The count of unpaired electrons is extracted by examining the d-electron configuration of the metal ion and evaluating how they are influenced by the crystal field created by ligands. Calculating this helps us apply the spin-only formula, as it forms the very basis of the formula \( \mu = \sqrt{n(n+2)} \), where \( n \) represents the number of unpaired electrons.

Transition Metal Complexes

Transition metal complexes are fascinating chemical species composed of a central metal ion bound to surrounding molecules or ions called ligands. These ligands can significantly affect the properties of the metal ion, altering features such as color, reactivity, and magnetism. The d-orbitals of transition metals are particularly suited for forming bonds with ligands. These bonding interactions and the resultant splitting of the d-orbitals determine whether the complex is high-spin or low-spin, thus affecting the magnetic properties.
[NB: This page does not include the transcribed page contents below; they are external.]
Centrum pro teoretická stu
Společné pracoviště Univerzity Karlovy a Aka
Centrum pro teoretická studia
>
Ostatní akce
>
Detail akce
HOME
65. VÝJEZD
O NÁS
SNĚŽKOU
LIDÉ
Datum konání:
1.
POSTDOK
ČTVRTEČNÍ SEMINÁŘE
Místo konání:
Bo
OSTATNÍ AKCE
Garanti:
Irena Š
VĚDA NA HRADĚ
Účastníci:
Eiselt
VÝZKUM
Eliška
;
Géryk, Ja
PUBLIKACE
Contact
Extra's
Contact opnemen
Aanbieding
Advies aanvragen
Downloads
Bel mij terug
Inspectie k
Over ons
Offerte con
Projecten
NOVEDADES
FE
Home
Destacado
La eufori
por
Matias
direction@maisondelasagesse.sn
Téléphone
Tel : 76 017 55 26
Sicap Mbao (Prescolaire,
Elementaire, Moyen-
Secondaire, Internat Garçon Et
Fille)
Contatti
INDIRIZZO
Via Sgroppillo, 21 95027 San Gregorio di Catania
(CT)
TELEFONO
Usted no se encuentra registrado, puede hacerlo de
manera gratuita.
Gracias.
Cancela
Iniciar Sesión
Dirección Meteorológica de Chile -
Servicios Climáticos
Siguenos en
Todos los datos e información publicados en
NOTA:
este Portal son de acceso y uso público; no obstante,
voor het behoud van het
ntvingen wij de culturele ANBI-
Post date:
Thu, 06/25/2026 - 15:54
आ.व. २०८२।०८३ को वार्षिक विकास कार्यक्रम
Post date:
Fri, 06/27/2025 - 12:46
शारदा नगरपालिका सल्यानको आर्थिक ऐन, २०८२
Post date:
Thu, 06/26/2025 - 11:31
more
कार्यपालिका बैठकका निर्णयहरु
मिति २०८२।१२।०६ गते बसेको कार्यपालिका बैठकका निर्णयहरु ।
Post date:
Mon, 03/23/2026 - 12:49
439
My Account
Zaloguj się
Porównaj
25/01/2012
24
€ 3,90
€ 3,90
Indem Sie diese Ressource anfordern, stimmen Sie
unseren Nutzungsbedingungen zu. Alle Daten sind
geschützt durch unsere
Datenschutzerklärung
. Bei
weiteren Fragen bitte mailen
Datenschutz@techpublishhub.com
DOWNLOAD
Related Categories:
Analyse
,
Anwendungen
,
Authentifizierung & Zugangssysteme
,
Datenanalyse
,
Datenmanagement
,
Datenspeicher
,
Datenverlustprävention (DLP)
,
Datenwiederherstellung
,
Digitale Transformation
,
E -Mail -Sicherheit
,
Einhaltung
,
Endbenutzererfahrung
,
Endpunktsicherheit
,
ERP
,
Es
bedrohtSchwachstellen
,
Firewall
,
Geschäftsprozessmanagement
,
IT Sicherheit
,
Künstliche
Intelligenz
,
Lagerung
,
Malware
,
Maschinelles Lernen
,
• High-spin complexes occur when the crystal field splitting is small, leading to a greater number of unpaired electrons.
• Low-spin complexes occur when the field splitting is large, resulting in more paired electrons due to occupation of lower energy levels first.

The nature of the ligands plays a critical role in this behavior. Strong field ligands, like cyanide or carbonyl, tend to cause greater splitting, often resulting in low-spin complexes. Conversely, weak field ligands, such as halides, allow for smaller splitting, typically resulting in high-spin complexes.

Oxidation State and Electron Configuration

The oxidation state and electron configuration are foundational concepts in understanding transition metal complexes. The oxidation state of a metal in a complex informs us of its electron count and ultimately its electronic behavior.Let's explore this further:

• Oxidation state is the charge assigned to an atom in a molecule/ion, assuming that electrons shared in bonds are owned by the more electronegative atom. It helps us deduce the number of electrons lost to form the complex.
• Electron configuration describes the distribution of electrons among the orbitals of an atom or ion. It provides insight into how many unpaired electrons are present, which influences magnetic properties and reactivity.

For instance, take the chromium ion \([\mathrm{Cr(NH}_3)_6]^{3+}\). Here, the +3 oxidation state indicates that chromium has lost three electrons, providing it with a \([\mathrm{Ar}]~3d^3\) configuration. From this, we derive that it has 3 unpaired electrons, crucial for calculating the magnetic moment using the spin-only formula.